_TASK TO CARRY OUT_
Could you reproduce, from the records below, everything from the line with "9:42 PM, Jul 07, 2023" down to the line with "trip to Cancun.", keeping both of those lines and changing nothing?

----

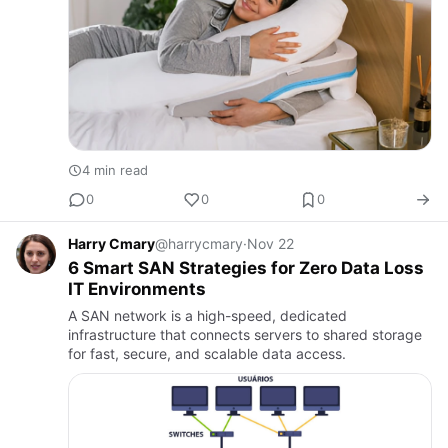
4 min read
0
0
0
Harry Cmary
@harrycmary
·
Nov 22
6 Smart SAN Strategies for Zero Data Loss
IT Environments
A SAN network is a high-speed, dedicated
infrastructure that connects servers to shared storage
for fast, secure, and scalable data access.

----

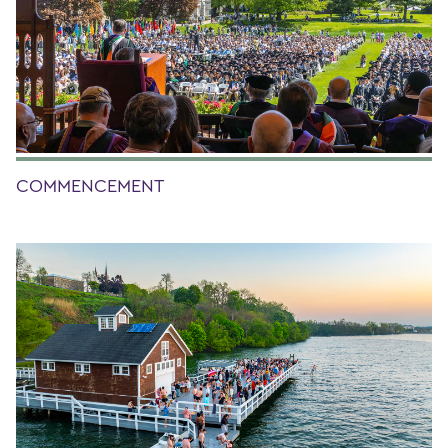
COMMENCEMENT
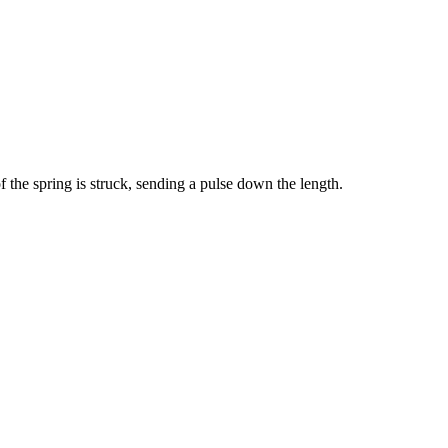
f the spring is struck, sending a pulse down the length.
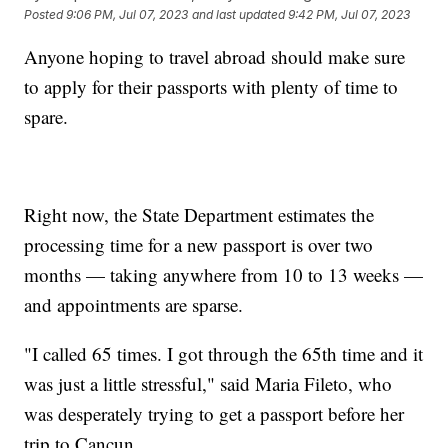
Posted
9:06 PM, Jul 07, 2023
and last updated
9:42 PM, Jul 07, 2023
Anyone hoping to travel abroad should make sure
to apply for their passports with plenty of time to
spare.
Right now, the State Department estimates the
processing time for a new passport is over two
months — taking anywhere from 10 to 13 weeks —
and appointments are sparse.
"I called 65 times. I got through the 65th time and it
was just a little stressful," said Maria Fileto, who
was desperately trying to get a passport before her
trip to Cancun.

----

_TASK OUTPUT_
9:42 PM, Jul 07, 2023
Anyone hoping to travel abroad should make sure
to apply for their passports with plenty of time to
spare.
Right now, the State Department estimates the
processing time for a new passport is over two
months — taking anywhere from 10 to 13 weeks —
and appointments are sparse.
"I called 65 times. I got through the 65th time and it
was just a little stressful," said Maria Fileto, who
was desperately trying to get a passport before her
trip to Cancun.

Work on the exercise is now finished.